Quando eu vi o documentário Bowling for Columbine do Michael Moore, eu fiquei muito perturbada com as cenas em preto e branco dos meninos armados caminhando pelos corredores e pela cafeteria da escola. Eu chorei muito, tremi e gelei, fiquei num estado horrível, porque foi como ter testemunhado o ocorrido, e o pensamento era sempre o mesmo – aquele guri deitado no chão poderia ser o meu filho.
Por isso não sei por que raios eu coloquei o filme do Gus Van Sant, Elephant, na minha lista na Netflix. Acho que até pensei em retirar, mas não fiz e um dia o disco chegou pelo correio, no envelopinho vermelho.
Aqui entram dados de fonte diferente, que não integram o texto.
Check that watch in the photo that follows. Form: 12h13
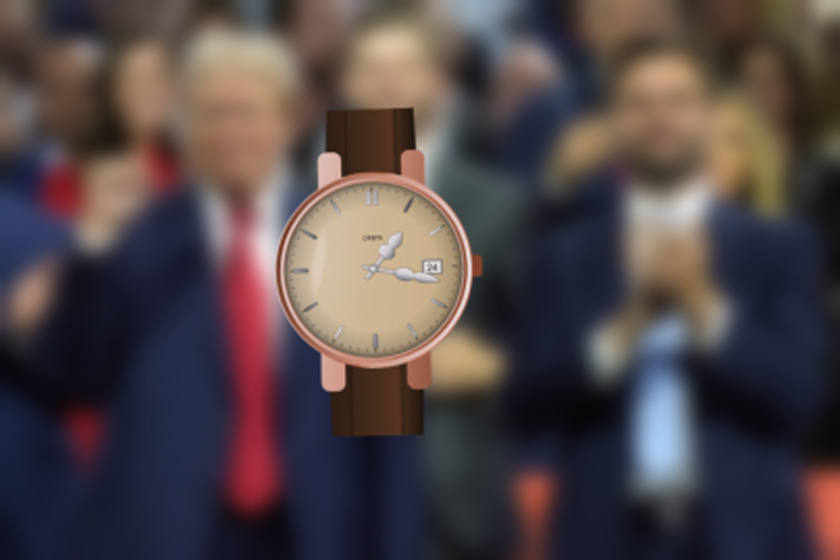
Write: 1h17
Fiquei um mês enrolando para ver o filme. Quase devolvi sem ver. Ontem finalmente encarei o bicho de frente. Fiquei decepcionada, porque eu pensei que o filme iria ter algum impacto, iria acrescentar algo. Para mim ele não acrescentou nada. Foi um festival de nucas e pescoços caminhando pelos corredores da escola. Nunca vi um filme tão monótono. E cheio de clichês: os jocks, os nerds, os brains, as prom queen bitches. Se o filme tivesse sido ambientado na ex-escola do meu filho, aqui no norte da Califórnia, as cores dos alunos iriam se multiplicar Teria que ter o imenso grupo latino, com suas variedades e sub-grupos, outro imenso grupo asiático, os indianos e os siks de turbante, os muçulmanos, os negros, e uma variedade de estrangeiros.
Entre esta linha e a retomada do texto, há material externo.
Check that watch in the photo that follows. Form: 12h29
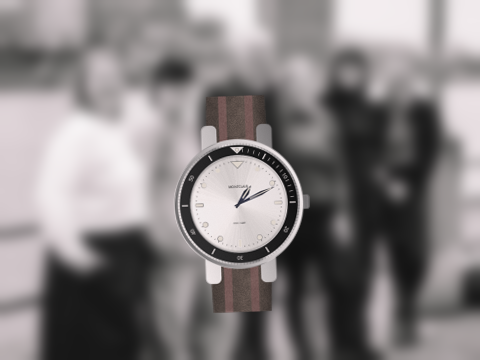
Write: 1h11
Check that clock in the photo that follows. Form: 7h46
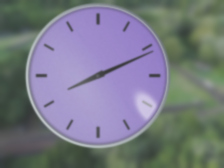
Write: 8h11
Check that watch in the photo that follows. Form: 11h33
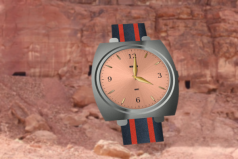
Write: 4h01
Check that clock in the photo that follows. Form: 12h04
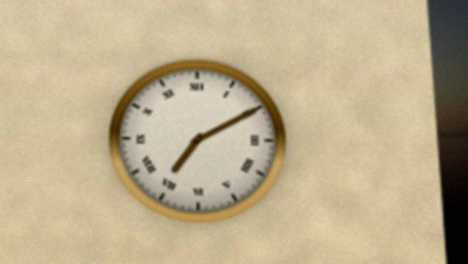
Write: 7h10
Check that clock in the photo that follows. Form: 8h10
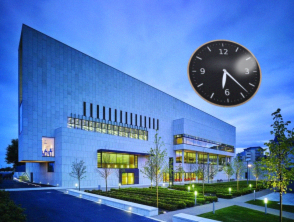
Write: 6h23
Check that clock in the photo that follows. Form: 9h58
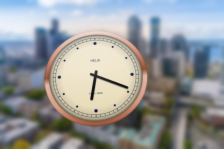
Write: 6h19
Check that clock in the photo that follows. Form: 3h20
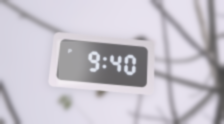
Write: 9h40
Então os meninos mataram metade da escola porque os colegas jogaram papel molhado neles e o diretor pegou no pé deles, ou ignorou a situação marginalizada deles. E eles tocam piano, jogam videogames violentos, assistem documentários sobre nazismo e fazem sexo no chuveiro. Tanto clichê para dizer nada, absolutamente nada……

2 thoughts on “Elephant

  1. menina, vou falar aqui baixinho tá? Concordo com você, absolutamente. Aliás o filme que o Gus Van Sant fez depois, The Last Days, teve um impacto semelhante em mim.
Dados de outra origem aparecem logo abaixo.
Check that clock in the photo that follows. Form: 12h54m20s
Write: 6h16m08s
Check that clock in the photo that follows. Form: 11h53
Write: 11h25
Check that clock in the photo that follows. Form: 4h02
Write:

    Mas Elephant é meio monótono, diz muito pouco, um tanto clichê demais pro meu gosto e até esse menino loiro que está tão bem no papel de Peralta no Lords of Dogtown está definitivamente fazendo o papel de retardado nesse filme. Tudo é meio devagar. Eu que fui assistir toda amedrontada sai do cinema com a sensação de ter sido enganada.

  2. Engraçado, Fer.
    Se tem uma coisa que eu não acho desse filme é que ele seja monótono. De jeito nenhum. Baseado nos fatos de Columbine, ele me mostrou como é fácil acontecer uma tragédia – a partir de incidentes banais – numa sociedade onde as armas são tão acessíveis. A maneira natural como Gus van Sant filmou tudo, repetindo cenas sob o ponto de vista dos vários grupos de aluno, me colocou naqueles corredores. E os desenhos, os jogos, a tv, a música e o piano mostram um lado dos garotos-assassinos que poderia ser bacana, real, não fosse talvez o descaso com que a família e as autoridades vêm tratando seus adolescentes. Sei lá, Fer, mas por essas e tantas outras coisas de que nem me lembro direito (vi “Elefante” há tempos), guardo boas recordações do filme.
    Beijo.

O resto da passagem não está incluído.